Computerworld

VDSL2 standards for NBN to clean up interference

Comms Alliance releases two draft standards for comment

With vectored VDSL2 broadband expected to play a key role in the Coalition’s multi-technology National Broadband Network, the Communications Alliance has updated two related industry standards.

The two draft standards will help equipment suppliers and retail service providers ensure broadband modems on copper lines are able to support high data rates and are also designed to filter out interference to existing services, the Comms Alliance said.

The first standard adds technical requirements for vectored VDSL2 into modems. The second extends DSL filters to cover the VDSL2 frequency band.

The standards were developed by a working committee with representatives from 17 organisations, including NBN Co, telecom carriers, carriage service providers, equipment suppliers and regulators.

NBN Co has purchased VDSL2 vectoring technology from Alcatel-Lucent.

Trials of vectored VDSL2 earlier this year delivered downstream speeds of 100 Mbps for many users, the Comms Alliance said.

A recent test by Bell Labs, the research arm of Alcatel-Lucent, achieved broadband speeds of 10 Gbps over a distance of 30 metres, and 1 Gbps over 70 metres, though the vendor cautions speeds would be slower in real-world conditions.
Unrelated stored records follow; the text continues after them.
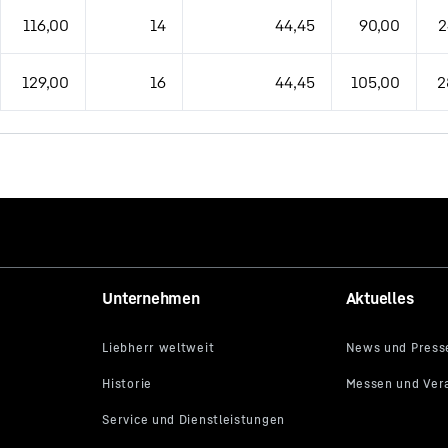
116,00
14
44,45
90,00
2
129,00
16
44,45
105,00
2
Unternehmen
Aktuelles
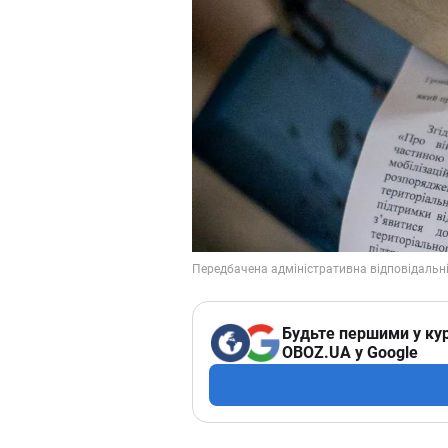
Будьте першими у кур
OBOZ.UA у Google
“Vectored VDSL2 has been shown in Australia and elsewhere to be a valuable technology that can deliver near-fibre data rates using, in part, the copper ‘last mile’,” said Comms Alliance CEO John Stanton.

“But unless the technical parameters are set correctly, the speed increase available through vectoring will be largely lost, and VDSL2 can also seriously erode the quality of the legacy services located in its vicinity.”

That’s especially important during the 18-month transition period each area of the country will go through migrating to the NBN, Stanton said. During this time, new and legacy services will need to co-exist without interference to each other, he said.

“These draft Communications Alliance Standards are designed to thread a path through that technological maze, to the benefit of consumers, the NBN project and the service providers that offer services on the NBN.”

The Comms Alliance will take public comments on the draft standards until 25 November.